There are a number of ways to generate a single-pass query instead of the standard two-pass query, without realizing it is happening:
- Specify the distrib.singlePass Boolean parameter in the query expression:
SELECT * FROM keyspace.table WHERE solr_query = '{"q" : "*:*", "distrib.singlePass" : true}'
- Use a token() or partition key restriction in the WHERE clause:
SELECT * FROM keyspace.table WHERE token(id) >= 3074457345618258604 AND solr_query = '{"q" : "*:*"}'
- Execute a COUNT query:
SELECT count(*) FROM keyspace.table WHERE solr_query = '{"q" : "*:*"}'
- Specify only the primary key elements in the SELECT clause, using the table from the example above, we could have:
SELECT item_id FROM customer.orders WHERE solr_query='{"q": "*:*","fq":"(item_id:a6f94417-e27b-444f-9d0c-dccb588e421f)"}';
Solution
If you end up with a Solr single-pass CQL query through any of the above methods, the custom Lucene stored fields codec will be used.
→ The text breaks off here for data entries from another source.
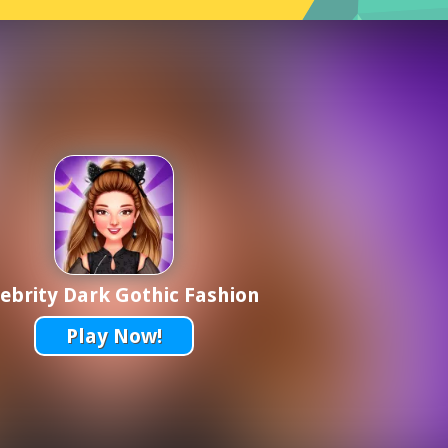
ebrity Dark Gothic Fashion
Play Now!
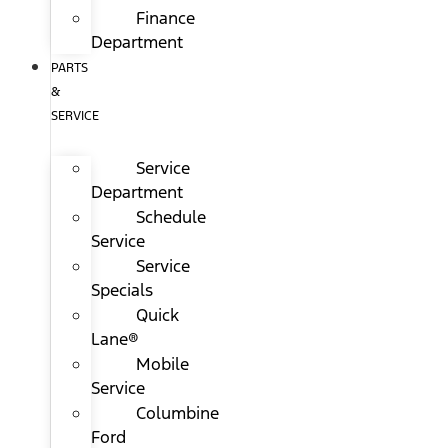
Finance
Department
PARTS
&
SERVICE
Service
Department
Schedule
Service
Service
Specials
Quick
Lane®
Mobile
Service
Columbine
Ford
That is, they use our custom Lucene stored fields codec, rather than just reading entire CQL rows as non-single pass CQL Solr queries would because the codec only knows about fields, indexed or not, that exist in the schema.xml.
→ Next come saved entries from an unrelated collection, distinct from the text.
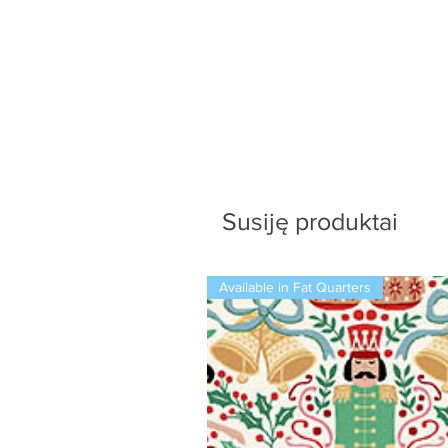
Susiję produktai
Available in Fat Quarters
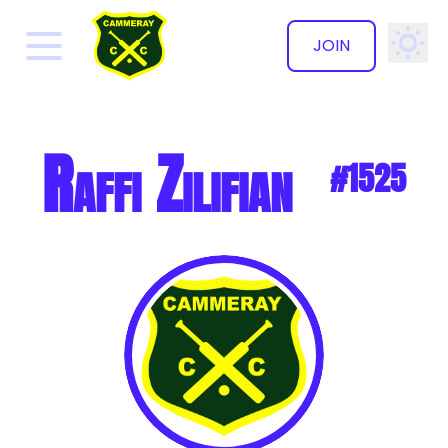
JOIN
✕
Raffi Zilifian
#1525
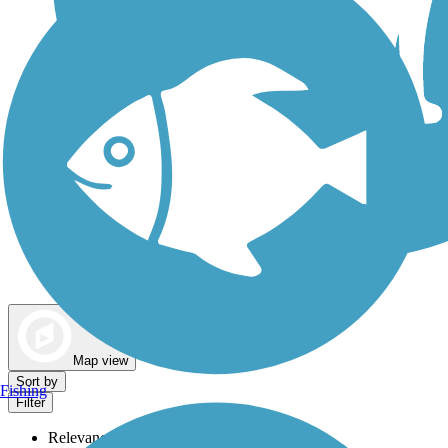
Dog Walking Trails
Map view
Sort by
Fishing
Filter
Relevance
Using the example above, we could add the following line to the 'customer_orders_schema.xml' file:
<field indexed="false" multiValued="false" docValues="false" name="order_type" stored="true" type="StrField"/>
After changing the file, we would need to reload the core:
dsetool reload_core customer.orders reindex=false schema=./customer_orders_schema.xml solrconfig=./customer_orders_config.xml
You'll notice that the same query returning 'null' for the 'order_type' field above, will now return the stored value of 'app' correctly:
cqlsh> SELECT item_id, lastname, firstname, order_type FROM customer.orders WHERE item_id = a6f94417-e27b-444f-9d0c-dccb588e421f and solr_query='{"q": "*:*","fq":"(firstname:Joe)"}';
item_id | lastname | firstname | order_type
--------------------------------------+----------+-----------+------------
a6f94417-e27b-444f-9d0c-dccb588e421f | Smith | Joe | app
(1 rows)
We could also re-write the query to avoid generating a single-pass query to achieve the same results:
cqlsh> SELECT item_id, lastname, firstname, order_type FROM customer.orders WHERE solr_query='{"q": "*:*","fq":"(item_id:a6f94417-e27b-444f-9d0c-dccb588e421f)"}';
item_id | lastname | firstname | order_type
--------------------------------------+----------+-----------+------------
a6f94417-e27b-444f-9d0c-dccb588e421f | Smith | Joe | app
(1 rows)
*Note that if you use the generateResources=true option when creating the Solr core, it will include all table fields in the schema.xml file by default, for example:
dsetool create_core keyspace.table generateResources=true
In DSE 5.1 and earlier, the stored="true" property is required in the schema.xml file for the field to be returnable in a query.
In DSE 6.0 and later, the field must be present but with indexed=false in the schema.xml.